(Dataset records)
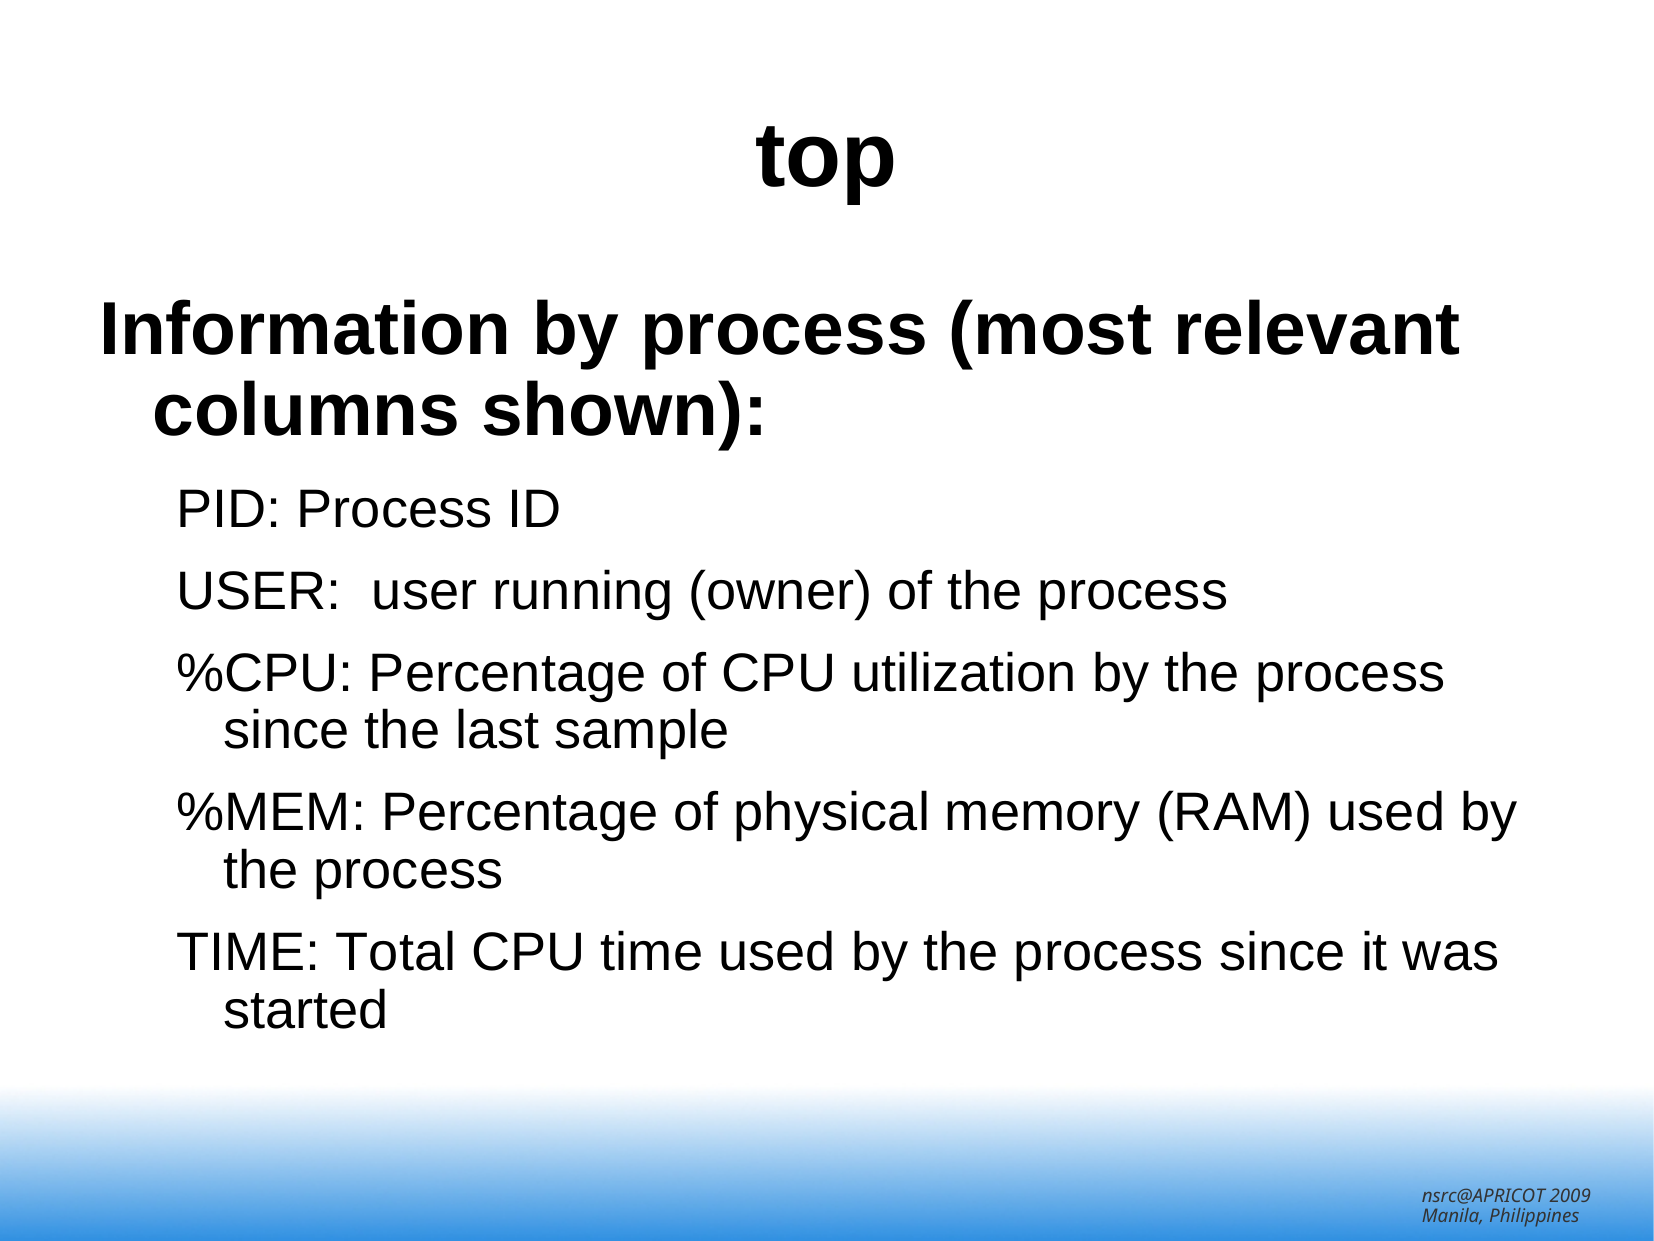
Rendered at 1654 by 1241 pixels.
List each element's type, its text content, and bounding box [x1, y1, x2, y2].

list Information by process (most relevant columns shown): PID: Process ID USER: user running (owner) of the process %CPU: Percentage of CPU utilization by the process since the last sample %MEM: Percentage of physical memory (RAM) used by the process TIME: Total CPU time used by the process since it was started [82, 290, 1571, 1109]
picture [0, 1083, 1654, 1241]
title top [82, 49, 1571, 257]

EXERCISE INSTRUCTIONS —
Return each of the entries above word for word, leaving out the pictures.

WRITTEN SOLUTION —
Rendered at 1654 by 1241 pixels.
List each element's type, its text content, and bounding box [x1, y1, x2, y2].

list Information by process (most relevant columns shown): PID: Process ID USER: user running (owner) of the process %CPU: Percentage of CPU utilization by the process since the last sample %MEM: Percentage of physical memory (RAM) used by the process TIME: Total CPU time used by the process since it was started [82, 290, 1571, 1109]
picture [0, 1083, 1654, 1241]
title top [82, 49, 1571, 257]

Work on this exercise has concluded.